Readers in the West frequently encounter Russian literature in what might be called an artificial environment, in which literary works are detached from their cultural context. This leads to misunderstanding, since the reader is likely to overlook significant differences between Russian and Western perspectives.
Western critics often contrast Sinyavsky with his countryman Aleksandr Solzhenitsyn. Clearly the two men represent diametrically opposed approaches to literature. Solzhenitsyn the novelist has assembled a vast historical archive to authenticate his fictional re-creation of Russia in the years leading up to the Revolution. Sinyavsky is a creator of fantastic fictions, scornful of the pretensions of realism. Solzhenitsyn is the foremost representative of what has been called the authoritarian-nationalist wing of the Russian emigre community, while Sinyavsky is one of the leading figures of the liberal-democratic wing. Many critics, dismayed by Solzhenitsyn’s apparent contempt for Western institutions, have pointed to the grounding of his political program in his Russian Orthodox faith, which they regard as dangerously archaic.
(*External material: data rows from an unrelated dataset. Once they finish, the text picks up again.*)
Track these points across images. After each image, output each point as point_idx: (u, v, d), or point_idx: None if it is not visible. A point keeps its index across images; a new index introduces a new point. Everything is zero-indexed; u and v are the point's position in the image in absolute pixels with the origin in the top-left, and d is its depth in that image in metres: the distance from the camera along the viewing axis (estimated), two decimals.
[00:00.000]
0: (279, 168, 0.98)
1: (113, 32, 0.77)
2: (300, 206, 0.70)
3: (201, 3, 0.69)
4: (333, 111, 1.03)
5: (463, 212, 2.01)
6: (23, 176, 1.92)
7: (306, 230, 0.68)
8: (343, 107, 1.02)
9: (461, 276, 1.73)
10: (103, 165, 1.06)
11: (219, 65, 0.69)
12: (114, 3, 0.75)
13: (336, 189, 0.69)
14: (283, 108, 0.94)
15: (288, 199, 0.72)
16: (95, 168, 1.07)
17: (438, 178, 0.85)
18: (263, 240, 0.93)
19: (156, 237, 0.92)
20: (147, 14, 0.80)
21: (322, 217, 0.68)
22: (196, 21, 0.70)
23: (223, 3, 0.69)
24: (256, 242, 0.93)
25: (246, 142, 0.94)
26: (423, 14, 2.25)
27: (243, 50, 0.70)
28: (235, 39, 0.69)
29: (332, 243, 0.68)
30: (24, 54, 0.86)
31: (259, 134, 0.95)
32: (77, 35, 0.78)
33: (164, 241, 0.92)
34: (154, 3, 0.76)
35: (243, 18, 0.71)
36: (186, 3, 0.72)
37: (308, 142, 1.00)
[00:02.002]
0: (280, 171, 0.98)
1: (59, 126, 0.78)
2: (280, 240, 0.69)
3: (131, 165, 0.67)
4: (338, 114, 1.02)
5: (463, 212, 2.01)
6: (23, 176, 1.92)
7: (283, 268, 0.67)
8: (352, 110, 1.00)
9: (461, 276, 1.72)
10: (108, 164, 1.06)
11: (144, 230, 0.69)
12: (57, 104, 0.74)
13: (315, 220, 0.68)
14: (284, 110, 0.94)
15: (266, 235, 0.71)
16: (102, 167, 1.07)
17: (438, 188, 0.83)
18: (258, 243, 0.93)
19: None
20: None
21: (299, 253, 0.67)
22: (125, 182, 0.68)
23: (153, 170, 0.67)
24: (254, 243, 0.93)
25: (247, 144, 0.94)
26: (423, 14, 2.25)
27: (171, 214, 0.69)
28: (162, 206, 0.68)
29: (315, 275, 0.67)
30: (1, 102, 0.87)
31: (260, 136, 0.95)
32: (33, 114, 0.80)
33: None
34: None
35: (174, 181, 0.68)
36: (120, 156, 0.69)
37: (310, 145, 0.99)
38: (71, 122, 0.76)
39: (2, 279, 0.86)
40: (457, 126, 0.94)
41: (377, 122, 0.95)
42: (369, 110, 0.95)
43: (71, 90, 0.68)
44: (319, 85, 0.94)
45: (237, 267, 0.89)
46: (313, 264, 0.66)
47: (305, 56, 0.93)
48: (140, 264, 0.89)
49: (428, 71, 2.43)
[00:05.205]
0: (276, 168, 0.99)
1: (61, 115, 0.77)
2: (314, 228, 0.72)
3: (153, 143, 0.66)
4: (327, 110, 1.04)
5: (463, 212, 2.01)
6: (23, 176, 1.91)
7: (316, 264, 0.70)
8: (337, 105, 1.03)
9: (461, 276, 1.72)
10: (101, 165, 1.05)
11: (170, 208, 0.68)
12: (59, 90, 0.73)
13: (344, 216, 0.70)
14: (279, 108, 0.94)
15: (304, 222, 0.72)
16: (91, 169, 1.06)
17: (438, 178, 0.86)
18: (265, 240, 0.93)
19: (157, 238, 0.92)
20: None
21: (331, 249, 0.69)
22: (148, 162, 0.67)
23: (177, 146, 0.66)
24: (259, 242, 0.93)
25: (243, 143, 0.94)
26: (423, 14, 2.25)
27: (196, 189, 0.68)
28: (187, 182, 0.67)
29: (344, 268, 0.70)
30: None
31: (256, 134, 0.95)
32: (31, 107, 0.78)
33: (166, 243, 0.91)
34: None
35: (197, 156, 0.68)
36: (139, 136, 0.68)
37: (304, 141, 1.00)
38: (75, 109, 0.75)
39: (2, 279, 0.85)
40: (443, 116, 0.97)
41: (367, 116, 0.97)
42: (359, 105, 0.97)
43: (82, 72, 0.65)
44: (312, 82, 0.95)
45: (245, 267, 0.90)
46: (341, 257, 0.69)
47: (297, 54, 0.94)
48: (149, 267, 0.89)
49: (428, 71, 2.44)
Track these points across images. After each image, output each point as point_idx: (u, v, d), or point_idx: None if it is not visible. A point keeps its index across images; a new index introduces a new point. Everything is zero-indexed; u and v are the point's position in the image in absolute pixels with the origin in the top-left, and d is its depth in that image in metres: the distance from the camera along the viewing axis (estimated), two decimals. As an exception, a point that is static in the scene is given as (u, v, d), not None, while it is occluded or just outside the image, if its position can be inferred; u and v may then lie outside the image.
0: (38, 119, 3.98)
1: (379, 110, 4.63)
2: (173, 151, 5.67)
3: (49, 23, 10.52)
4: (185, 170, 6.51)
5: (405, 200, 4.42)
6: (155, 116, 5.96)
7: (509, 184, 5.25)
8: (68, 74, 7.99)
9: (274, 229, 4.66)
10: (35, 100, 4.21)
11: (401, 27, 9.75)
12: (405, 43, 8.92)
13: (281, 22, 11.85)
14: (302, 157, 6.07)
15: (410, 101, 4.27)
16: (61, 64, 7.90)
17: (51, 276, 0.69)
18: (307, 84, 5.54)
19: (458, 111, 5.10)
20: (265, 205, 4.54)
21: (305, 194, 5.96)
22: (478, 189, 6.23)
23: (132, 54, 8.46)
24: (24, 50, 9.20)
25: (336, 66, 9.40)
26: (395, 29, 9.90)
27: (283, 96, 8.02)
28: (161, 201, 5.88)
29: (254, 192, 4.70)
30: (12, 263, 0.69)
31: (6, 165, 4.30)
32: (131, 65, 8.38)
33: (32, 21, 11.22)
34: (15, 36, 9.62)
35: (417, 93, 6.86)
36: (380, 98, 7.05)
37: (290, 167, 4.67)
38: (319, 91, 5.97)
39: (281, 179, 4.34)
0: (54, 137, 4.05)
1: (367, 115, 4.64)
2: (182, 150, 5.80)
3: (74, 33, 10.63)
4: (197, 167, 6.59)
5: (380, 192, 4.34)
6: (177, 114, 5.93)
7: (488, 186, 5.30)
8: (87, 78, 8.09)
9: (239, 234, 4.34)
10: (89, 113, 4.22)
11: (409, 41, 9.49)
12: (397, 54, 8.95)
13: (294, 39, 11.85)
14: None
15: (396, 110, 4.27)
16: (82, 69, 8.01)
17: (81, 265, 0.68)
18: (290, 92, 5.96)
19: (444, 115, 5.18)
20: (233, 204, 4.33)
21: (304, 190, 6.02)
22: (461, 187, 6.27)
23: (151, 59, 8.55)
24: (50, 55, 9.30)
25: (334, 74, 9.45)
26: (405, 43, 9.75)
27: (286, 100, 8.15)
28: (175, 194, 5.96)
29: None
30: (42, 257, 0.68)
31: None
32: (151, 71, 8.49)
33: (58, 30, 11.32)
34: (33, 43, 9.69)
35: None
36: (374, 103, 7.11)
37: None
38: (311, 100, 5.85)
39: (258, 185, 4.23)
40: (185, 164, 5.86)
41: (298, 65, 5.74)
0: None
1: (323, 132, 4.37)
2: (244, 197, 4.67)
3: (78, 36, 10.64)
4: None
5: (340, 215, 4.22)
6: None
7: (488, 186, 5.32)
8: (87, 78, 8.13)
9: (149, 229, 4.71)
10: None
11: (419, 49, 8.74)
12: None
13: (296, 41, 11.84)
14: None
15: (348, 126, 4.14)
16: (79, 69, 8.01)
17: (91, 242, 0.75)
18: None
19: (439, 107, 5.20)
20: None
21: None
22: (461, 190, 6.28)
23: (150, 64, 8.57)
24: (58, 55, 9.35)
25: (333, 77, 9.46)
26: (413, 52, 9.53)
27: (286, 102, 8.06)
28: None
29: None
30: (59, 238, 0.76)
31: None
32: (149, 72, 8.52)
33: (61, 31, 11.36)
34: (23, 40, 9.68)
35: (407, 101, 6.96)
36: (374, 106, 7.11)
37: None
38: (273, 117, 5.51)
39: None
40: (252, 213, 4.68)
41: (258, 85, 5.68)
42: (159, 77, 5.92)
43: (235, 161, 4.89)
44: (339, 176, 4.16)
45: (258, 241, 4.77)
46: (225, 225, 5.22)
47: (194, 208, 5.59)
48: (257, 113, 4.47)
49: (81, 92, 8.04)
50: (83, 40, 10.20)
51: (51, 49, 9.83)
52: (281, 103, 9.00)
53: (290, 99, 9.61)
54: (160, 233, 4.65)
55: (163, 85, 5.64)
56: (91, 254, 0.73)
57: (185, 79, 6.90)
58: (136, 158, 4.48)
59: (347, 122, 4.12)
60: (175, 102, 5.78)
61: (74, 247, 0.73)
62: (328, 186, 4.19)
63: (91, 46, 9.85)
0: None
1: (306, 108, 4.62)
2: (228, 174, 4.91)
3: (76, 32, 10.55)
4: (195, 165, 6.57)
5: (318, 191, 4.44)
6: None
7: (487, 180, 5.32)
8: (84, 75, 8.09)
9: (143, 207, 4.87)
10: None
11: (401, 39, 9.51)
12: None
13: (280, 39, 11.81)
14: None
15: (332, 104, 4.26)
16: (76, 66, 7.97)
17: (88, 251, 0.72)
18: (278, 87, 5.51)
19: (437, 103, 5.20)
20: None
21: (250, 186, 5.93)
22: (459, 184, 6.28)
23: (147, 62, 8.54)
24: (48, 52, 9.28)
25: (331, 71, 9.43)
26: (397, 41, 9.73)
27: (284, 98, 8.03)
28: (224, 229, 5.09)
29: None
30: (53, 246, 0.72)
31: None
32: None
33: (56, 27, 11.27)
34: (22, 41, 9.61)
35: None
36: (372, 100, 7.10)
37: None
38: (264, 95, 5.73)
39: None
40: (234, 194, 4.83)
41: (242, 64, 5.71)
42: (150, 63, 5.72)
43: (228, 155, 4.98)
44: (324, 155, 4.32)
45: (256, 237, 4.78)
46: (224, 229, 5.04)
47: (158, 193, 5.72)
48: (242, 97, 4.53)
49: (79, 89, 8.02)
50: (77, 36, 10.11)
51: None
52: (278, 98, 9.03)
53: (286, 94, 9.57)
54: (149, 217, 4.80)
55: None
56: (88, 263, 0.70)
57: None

While there is unquestionably a real basis for the contrast between Solzhenitsyn and Sinyavsky, it is misleading on both sides, particularly with regard to Sinyavsky’s alleged affinities with liberal humanism. In an essay titled “Dissent as a Personal Experience” (Yearbook of Comparative and General Literature, 1982), Sinyavsky defines his position. As a writer, he says, he is in opposition to not only the Soviet government but also his fellow emigres: “I am an enemy—an enemy as such— metaphysically, in principle.” He rejects Solzhenitsyn’s mixture of religion and authoritarian politics, but also—in A Voice from the Chorus as in Unguarded Thoughts—he rejects such dearly held Western notions as “freedom of choice,” “human dignity,” and “the inviolability of the person,” dismissing them as nothing more than cant. In Unguarded Thoughts he writes that truly Christian attitudes and actions are “abnormal,” against human nature; in A Voice from the Chorus, he describes the process of writing as equally abnormal and paradoxical. In some ways, from the viewpoint of secular Western society, Sinyavsky may be more “extreme” than Solzhenitsyn.